What else can Wickremesinghe do, as one who never trusted and laid faith with the people ? Wickremesinghe is one who is awfully afraid of people’s mobilisation, although he uses the term ‘people’ in his rhetoric. If he did have his faith in people mobilisation, he would not have dispersed the mammoth people’s power that came on the roads, when President Kumaratunga took over three of his government’s ministries in 2003 December. If he then had more faith in people than on Malik-Mano pow wows, this country would have a completely different history, better or  worse.
Where then would Wickremesinghe differ from or contradict Rajapaksa’s rule? Right now there is no front that Wickremesinghe could say, he is different to Rajapaksa. The UNP complaint that this 2010 half year budget is an ‘IMF crafted’ budget, has little or no meaning, as it is Wickremesinghe’s government in 2002 that ushered in the ‘Regaining Sri Lanka’ programme, based on a redundant policy of the World Bank that the WB itself had by 1989 accepted as ineffective and socially explosive.

Since then, the UNP under Wickremesinghe has not come up with any other programme for socio economic development. All they could also do, if in power, would be to gel with the IMF and the World Bank to restructure public spending within a completely free economy. They could ‘claim’ to rid the system of corruption, but it was also under Wickremesinghe’s premiership that Moragodas and Karu Jayasuriyas were accused of corruption and Samarasinghe was petitioned to the Bribery Commission for swindling insurance commission money, while overseeing foreign employment. There were other names too that did rounds and Wickremesinghe’s government though short in time was not that short in corruption.

The UNP under Wickremesinghe has also completely compromised on the Tamil political issue, to the extent that it now wants to take credit for not making Sri Lanka a signatory to the Rome Statutes.

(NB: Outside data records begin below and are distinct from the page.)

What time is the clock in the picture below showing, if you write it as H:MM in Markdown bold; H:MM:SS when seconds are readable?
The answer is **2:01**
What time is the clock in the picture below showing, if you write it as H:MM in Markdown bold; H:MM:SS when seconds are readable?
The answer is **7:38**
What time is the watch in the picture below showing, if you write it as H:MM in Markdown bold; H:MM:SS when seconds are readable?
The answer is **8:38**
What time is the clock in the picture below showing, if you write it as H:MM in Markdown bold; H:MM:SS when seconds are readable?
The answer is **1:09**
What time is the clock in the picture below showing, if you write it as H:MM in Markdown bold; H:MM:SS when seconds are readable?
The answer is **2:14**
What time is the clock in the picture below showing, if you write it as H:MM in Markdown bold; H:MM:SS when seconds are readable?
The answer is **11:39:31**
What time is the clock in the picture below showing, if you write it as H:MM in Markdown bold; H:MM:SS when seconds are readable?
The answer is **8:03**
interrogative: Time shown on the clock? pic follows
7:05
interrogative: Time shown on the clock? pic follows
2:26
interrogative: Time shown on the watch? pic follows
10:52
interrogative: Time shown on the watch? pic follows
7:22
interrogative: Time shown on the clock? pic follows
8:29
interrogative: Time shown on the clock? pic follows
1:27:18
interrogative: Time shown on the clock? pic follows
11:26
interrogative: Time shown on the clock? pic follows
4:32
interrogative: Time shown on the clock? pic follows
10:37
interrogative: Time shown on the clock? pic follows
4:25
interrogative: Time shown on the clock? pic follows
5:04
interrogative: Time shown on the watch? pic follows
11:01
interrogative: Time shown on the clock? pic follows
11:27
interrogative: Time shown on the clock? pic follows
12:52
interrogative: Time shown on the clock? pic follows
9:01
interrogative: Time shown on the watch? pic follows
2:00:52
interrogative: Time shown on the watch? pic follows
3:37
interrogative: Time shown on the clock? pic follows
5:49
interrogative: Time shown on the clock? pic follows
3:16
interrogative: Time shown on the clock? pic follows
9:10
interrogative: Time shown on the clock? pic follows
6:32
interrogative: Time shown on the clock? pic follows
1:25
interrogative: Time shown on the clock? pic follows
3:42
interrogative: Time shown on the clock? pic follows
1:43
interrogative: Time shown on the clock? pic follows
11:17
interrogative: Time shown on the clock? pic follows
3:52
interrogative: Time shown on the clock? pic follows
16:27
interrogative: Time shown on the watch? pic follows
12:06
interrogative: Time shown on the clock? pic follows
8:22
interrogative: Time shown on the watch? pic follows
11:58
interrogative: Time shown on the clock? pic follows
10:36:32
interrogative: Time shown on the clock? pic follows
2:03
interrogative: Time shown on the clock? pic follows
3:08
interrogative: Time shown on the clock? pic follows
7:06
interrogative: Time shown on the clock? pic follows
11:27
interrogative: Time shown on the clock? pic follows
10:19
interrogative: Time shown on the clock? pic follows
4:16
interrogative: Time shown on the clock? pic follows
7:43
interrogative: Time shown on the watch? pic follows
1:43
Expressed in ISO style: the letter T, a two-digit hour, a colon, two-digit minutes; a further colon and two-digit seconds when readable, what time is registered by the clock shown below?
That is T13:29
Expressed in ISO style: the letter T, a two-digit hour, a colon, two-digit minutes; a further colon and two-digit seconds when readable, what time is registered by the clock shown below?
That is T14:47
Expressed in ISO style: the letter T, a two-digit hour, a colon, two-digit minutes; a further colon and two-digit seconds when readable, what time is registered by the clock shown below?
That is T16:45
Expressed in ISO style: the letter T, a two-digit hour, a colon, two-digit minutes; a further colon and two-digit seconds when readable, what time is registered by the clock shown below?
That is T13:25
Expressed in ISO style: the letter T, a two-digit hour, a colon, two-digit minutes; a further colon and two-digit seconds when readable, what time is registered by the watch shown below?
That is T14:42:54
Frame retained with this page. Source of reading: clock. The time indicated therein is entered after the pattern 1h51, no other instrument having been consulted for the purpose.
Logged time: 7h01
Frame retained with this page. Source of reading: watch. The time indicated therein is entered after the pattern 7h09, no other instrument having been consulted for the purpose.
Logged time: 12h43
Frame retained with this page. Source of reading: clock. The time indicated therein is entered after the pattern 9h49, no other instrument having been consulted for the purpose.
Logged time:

Wickremesinghe’s leadership wants credit for keeping Sri Lanka out of war crimes investigations and has over the past years kept out of advocating human rights in this country. They therefore have no clear position on post war reconciliation and the 13th Amendment fearing they would not have Sinhala votes at future elections.

With no principle and political positions that could pose Wickremesinghe as an alternate leader to the Rajapaksa, he and  his UNP therefore remains politically, a smaller patch of the same Rajapaksa regime. What he is therefore shuttling to do now is to see if he could take credit for any constitutional reforms that could be marketed as positive, not knowing that if such is possible, it would be Rajapaksa who would take the credit and not him.

He is definitely one who is politically mediocre too. His slogan of a people friendly (populist) constitution is politically absurd. Constitutions cannot be people friendly. They can only be ‘democratic and secular’ and that should be the focus. But, that cannot be the case with leaders who have grown out of political parties that have no democratic traditions and are politically undemocratic. Wickremesinghe, is far more rigid in that, than even Rajapaksa. So, here we go now as a society that would have to live decades longer than the cockroach that is said, would survive for almost 10 days without a head.

1 Comment for “For A ‘Populist’ Constitution, How ‘People Friendly’ Is Wickremesinghe?”

  1. dagobert

    To enact a populist constitution there ought to be a “populist” leader or a leader elected to fill the billet.

    Voter trust in the UNP further declining and staunch UNP’ers have either remained dormant or switched allegiance.